Lagos State Commissioner for Health, Dr. Jide
Idris, said that people in the isolation ward could die if they were
not well managed, adding that government needed more hands.
Identifying lack of adequate health officials
as a major challenge to containing the spread of the virus, he said,
“Because of the fear of Ebola, everybody seems to be scared, nobody
wants to assist, which is a major challenge.
“It is even more so for the treatment
isolation ward. It’s a major problem because a lot of people ran away,
especially when the nurse died.”
One of the senior medical practitioners in
the hospital confided in one of our correspondents that his family
members who currently reside abroad had been putting pressure on him to
resign his appointment to prevent him from contracting the deadly virus.
He also said that the doctors’ strike had
been putting pressure on the available personnel to work more than the
mandatory eight hours.
He said, “The pressure is too much for us; we
have been working for 24 hours instead of the statutory eight hours
because of inadequate manpower as a result of the ongoing doctors’
strike and other health workers that have been reluctant to move near
the patients.”
He said, “We have been relying on volunteers
who have been helping us to carry out some of our responsibilities here.
Our family members too have been panicking and putting pressure on us
as a result of our insistence to continue to manage the carriers of
Ebola virus; they are nursing the fear that we may contract the disease
as many of them have insisted that we resign our appointments.
“One major aspect of the issue is the
stigmatisation. Our neighbours have also been stigmatising us; they
believe that because of the fact that Ebola patients are being managed
here, they think we might have contracted the virus.”
He said the efforts to prevent the spread
would have been completely defeated if not for some volunteers who had
been assisting in managing those infected with the Ebola virus.
The senior health worker, who likened the
challenge to a war situation in which reserved soldiers were mobilised
to participate in fierce battle, said that it would require effective
and co-ordinated effort to manage the patients as well as prevent the
spread of the virus.
The senior health worker, however, recalled
that some hospitals had been misdiagnosing patients suffering from
severe malarial as contracting Ebola virus.

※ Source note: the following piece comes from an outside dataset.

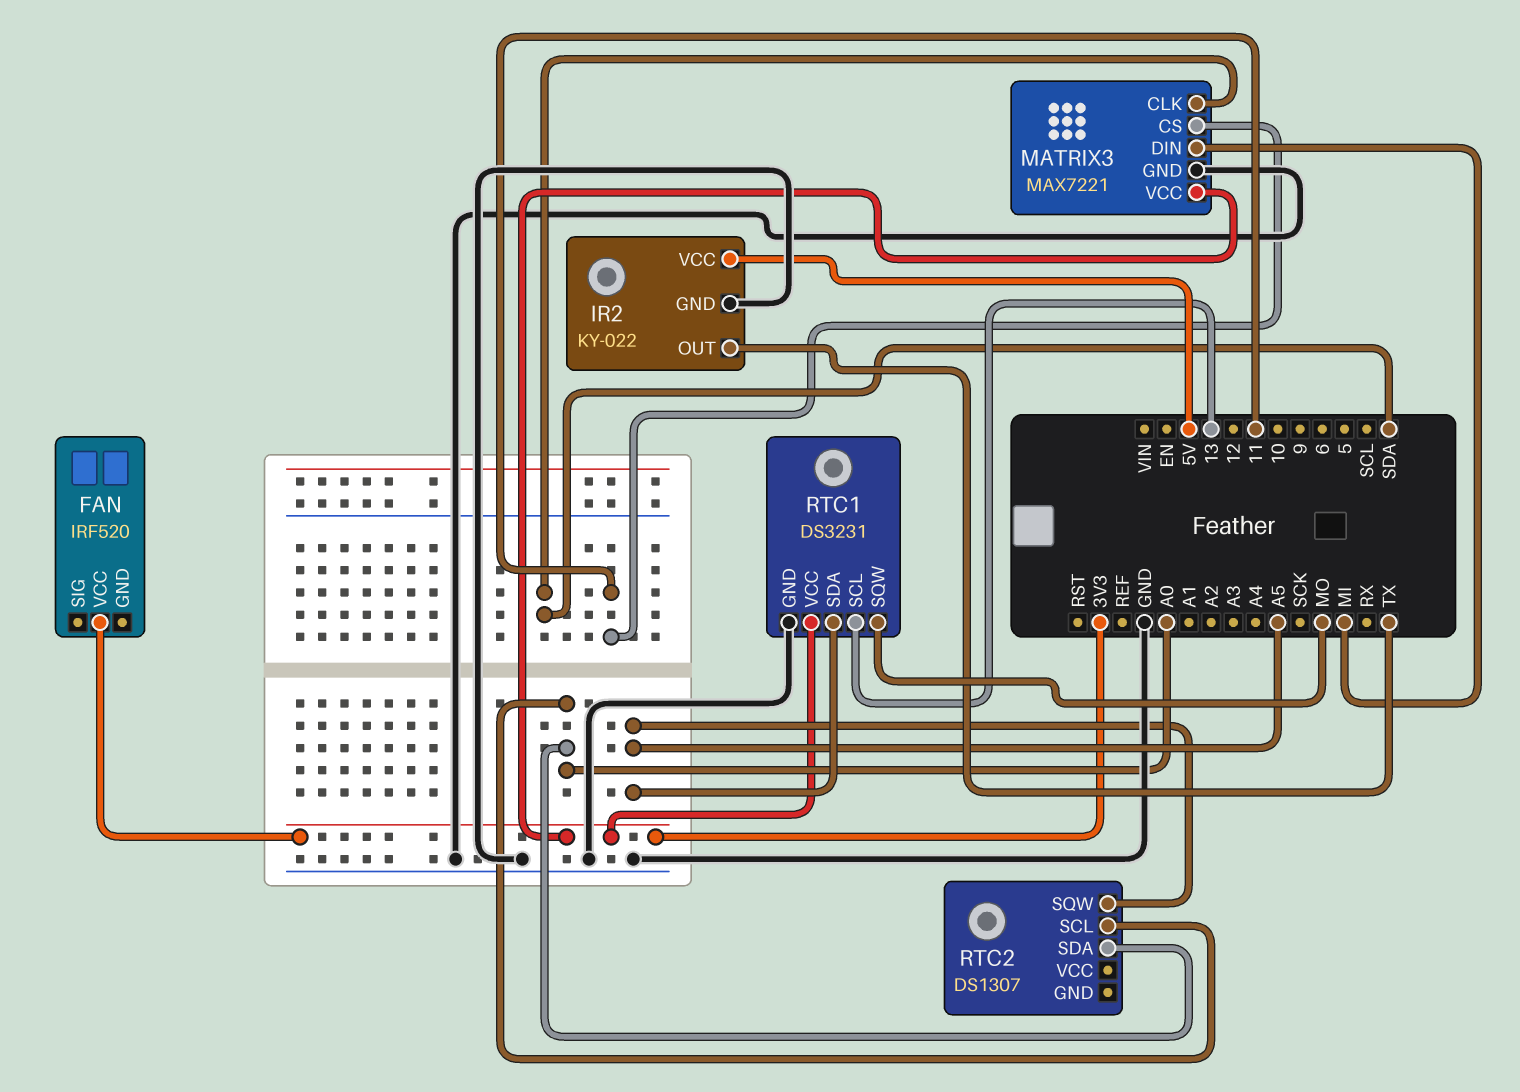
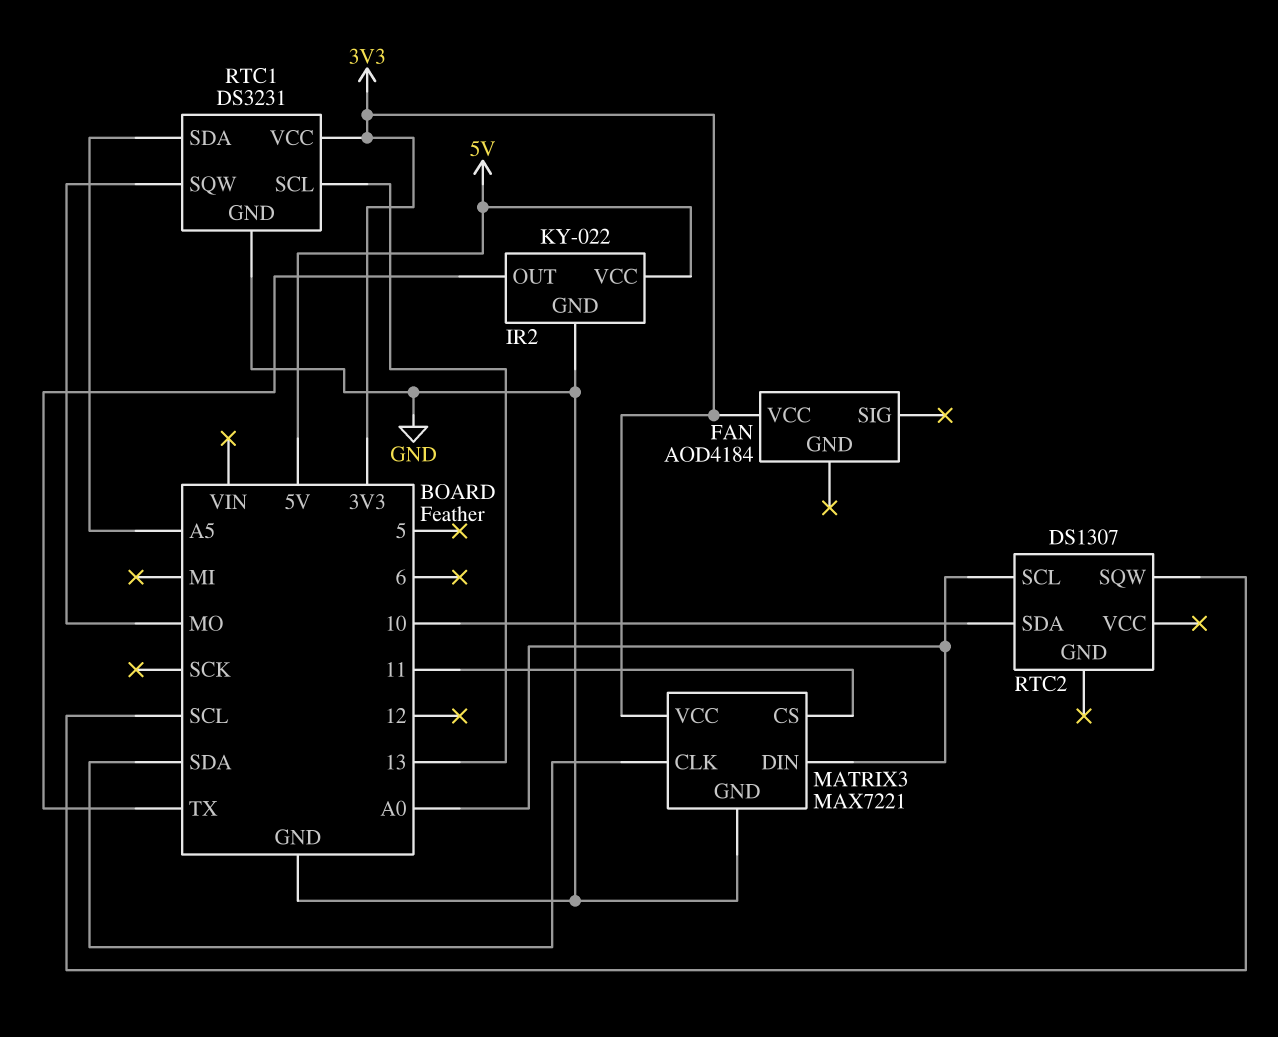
FAN: IRF520 -> AOD4184
MATRIX3 pin DIN: MI -> A0
RTC2 pin SDA: A0 -> 10
RTC2 pin SQW: A5 -> SCL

He particularly mentioned the case of a
malarial patient who was referred to the Mainland Hospital by another
hospital on the suspicion that he had contracted the Ebola virus.
He said, “Immediately the malaria patient was
brought here on the suspicion that he had contracted Ebola virus, we
treated him for three hours after which he requested for eba (Garri).
The following day, the boy ate rice and plantain before we discharged
him.”
Though he said the Lagos State Government had
provided every necessary support to prevent the outbreak of the virus,
one of our correspondents noticed that water was still a major problem
at the Mainland Hospital as some junior workers were seen during a visit
to the hospital carrying buckets filled with water from one location to
another.
The workers were also seen wearing protective face masks.